Pulsed Field Gel Electrophoresis

How Does PFGE Work?

PFGE stemmed from the observation that DNA molecules elongate upon application of an electric field and return to an unelongated state upon removal of the electric field; this relaxation rate is dependent on the size of the DNA.

When the orientation of the electric field is changed during electrophoresis, the DNA molecules must return to their elongated form prior to reorientation, thus affecting the migration rate. This effect can be used to greatly extend the size range over which electrophoretic DNA separations are possible.

When the electrical field is applied to the gel, the DNA molecules elongate in the direction of the electrical field. The first electrical field is then switched to the second field according to the run specifications. The DNA must change conformation and reorient before it can migrate in the direction of this field.

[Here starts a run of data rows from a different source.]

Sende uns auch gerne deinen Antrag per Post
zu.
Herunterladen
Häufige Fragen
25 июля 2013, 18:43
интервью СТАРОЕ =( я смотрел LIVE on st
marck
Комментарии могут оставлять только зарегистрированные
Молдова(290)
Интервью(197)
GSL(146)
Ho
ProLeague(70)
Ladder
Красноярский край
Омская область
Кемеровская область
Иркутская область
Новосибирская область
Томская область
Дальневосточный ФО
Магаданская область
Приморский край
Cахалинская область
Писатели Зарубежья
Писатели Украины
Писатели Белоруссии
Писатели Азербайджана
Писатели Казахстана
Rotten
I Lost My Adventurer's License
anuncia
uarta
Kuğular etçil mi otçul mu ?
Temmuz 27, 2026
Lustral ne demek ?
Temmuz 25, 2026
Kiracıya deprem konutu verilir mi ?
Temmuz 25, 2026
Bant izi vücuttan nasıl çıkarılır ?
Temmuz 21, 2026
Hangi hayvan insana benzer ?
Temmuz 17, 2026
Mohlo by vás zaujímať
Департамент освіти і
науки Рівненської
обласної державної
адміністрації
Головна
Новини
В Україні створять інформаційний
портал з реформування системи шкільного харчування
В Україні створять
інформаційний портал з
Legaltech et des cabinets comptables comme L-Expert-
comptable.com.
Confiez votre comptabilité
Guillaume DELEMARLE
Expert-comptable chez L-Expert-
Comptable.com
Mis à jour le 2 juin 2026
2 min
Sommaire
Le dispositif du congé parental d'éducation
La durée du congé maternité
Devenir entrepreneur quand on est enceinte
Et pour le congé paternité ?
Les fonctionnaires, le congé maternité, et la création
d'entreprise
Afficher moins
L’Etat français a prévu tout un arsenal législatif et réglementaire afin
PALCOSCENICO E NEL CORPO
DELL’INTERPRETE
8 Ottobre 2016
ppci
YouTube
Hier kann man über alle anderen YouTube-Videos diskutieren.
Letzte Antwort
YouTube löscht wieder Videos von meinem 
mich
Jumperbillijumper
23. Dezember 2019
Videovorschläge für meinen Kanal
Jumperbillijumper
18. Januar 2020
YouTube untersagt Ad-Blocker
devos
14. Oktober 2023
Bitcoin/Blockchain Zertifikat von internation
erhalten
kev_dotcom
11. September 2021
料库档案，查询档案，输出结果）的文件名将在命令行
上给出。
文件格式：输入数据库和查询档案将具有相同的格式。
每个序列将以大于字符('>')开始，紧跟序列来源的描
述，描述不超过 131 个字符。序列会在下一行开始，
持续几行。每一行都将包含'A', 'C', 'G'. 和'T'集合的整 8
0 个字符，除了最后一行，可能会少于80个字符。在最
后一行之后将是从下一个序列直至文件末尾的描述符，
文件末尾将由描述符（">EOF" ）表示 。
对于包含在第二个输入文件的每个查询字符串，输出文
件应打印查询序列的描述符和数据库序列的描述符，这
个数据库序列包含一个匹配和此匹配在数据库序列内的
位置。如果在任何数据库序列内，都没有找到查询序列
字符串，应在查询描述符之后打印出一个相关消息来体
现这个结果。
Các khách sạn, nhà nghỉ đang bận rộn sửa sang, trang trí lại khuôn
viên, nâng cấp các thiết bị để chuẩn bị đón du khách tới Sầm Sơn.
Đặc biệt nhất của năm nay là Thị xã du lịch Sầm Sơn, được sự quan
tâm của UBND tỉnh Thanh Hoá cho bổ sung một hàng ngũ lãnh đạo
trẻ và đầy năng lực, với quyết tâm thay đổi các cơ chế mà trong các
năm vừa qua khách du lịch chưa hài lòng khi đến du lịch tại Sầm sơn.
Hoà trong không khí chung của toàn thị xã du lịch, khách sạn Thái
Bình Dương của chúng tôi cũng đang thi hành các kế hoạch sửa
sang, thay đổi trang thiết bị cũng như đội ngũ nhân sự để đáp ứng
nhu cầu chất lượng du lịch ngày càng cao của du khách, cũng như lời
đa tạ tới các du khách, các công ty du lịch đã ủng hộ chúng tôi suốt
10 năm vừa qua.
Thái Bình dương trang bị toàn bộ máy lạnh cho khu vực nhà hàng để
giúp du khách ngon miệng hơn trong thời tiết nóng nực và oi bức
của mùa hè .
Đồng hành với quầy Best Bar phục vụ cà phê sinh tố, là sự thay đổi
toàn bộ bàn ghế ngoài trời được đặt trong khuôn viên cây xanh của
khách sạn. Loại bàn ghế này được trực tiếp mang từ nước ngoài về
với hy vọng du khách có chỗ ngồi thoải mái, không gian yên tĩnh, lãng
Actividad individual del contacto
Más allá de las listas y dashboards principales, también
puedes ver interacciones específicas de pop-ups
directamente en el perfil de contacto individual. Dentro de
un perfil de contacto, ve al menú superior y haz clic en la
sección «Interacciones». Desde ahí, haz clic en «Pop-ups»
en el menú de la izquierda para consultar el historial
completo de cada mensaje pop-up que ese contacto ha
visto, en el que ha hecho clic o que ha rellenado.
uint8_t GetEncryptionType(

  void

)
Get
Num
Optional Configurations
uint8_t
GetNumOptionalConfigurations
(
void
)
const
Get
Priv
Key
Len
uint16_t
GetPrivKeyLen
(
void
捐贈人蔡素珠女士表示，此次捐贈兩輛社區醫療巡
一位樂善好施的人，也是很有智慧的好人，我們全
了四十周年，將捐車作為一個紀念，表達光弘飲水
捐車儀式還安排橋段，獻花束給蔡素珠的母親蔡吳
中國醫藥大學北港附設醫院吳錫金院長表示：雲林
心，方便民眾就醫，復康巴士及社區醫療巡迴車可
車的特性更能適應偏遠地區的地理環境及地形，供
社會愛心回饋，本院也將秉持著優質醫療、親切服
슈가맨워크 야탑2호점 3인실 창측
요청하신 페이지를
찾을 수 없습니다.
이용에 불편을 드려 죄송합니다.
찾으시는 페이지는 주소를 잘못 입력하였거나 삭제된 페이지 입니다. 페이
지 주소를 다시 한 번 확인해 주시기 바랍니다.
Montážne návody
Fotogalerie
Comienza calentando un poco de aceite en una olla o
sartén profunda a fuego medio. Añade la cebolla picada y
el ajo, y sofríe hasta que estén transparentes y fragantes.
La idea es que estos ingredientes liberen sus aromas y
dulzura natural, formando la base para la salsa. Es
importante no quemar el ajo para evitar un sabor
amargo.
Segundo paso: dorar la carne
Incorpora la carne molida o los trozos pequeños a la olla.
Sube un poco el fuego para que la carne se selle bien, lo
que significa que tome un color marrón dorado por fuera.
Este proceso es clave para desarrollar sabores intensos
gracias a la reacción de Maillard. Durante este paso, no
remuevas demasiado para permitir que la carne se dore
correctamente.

As long as the alternating fields are equal with respect to the voltage and pulse duration, the DNA will migrate in a straight path down the gel (see below).

Time-lapse representation of DNA molecules undergoing PFGE.

Considerations For PFGE Sample Preparation

The large size of DNA molecules to be separated by PFGE imposes certain constraints on sample preparation and handling. High molecular weight DNA is easily cleaved through shearing and imparts very high solution viscosity. For these reasons, DNA samples for PFGE are generally prepared by embedding in gel medium. Cellular source material is suspended in low gelling agarose and the gelled suspension is poured into molds. All subsequent manipulations (for example, cell lysis, protein removal, and restriction digestion) are performed by diffusing reagents into the resultant gel plugs. The processed gel plugs are then carefully loaded into wells of an agarose gel used for PFGE.

Find more information on troubleshooting PFGE gels, plug preparation, preparing and running a gel, image analysis, PFGE size standards, restriction enzyme digestion, and critical parameters in optimizing sample resolution in the Protocols section below.

Different Types of Pulsed Field Gel Electrophoresis

• CHEF (clamped homogeneous electrical field) technology resolves DNA over a wide range of molecular weights in a straight lane; it employs the principles of contour-clamped electrophoresis to generate homogenous electrical fields. More information on CHEF
• PACE (programmable autonomously controlled electrodes) technology allows users to select the angle of electrophoretic pulsing optimal for the desired size range
• DR (dynamic regulation) is the electronics design by which each of the 24 electrodes is regulated; CHEF-DR^® systems are capable of compensating for changes in buffer conductivity or gel size, preventing these changes from affecting the reproducibility of results
• FIGE (field inversion gel electrophoresis) is used for rapid sample resolution in the 100 bp to 250 kb size range; in FIGE the electrical field is fixed at 1 angle (180°) and is inverted in the forward and reverse directions
• AFIGE (asymmetric field inversion gel electrophoresis) is a further refinement of the FIGE technology; AFIGE applies a different voltage to the forward direction electrical field than to the reverse direction electrical field, which optimizes the sample resolution in the FIGE size range

References

Klotz LC and Zimm BH (1972). Retardation times of deoxyribonucleic acid solutions. II. Improvements in apparatus and theory. Macromolecules 5, 471–481.

Schwartz DC and Cantor CR (1984) Separation of yeast chromosome-sized DNAs by pulsed field gradient gel electrophoresis. Cell 37, 67–75.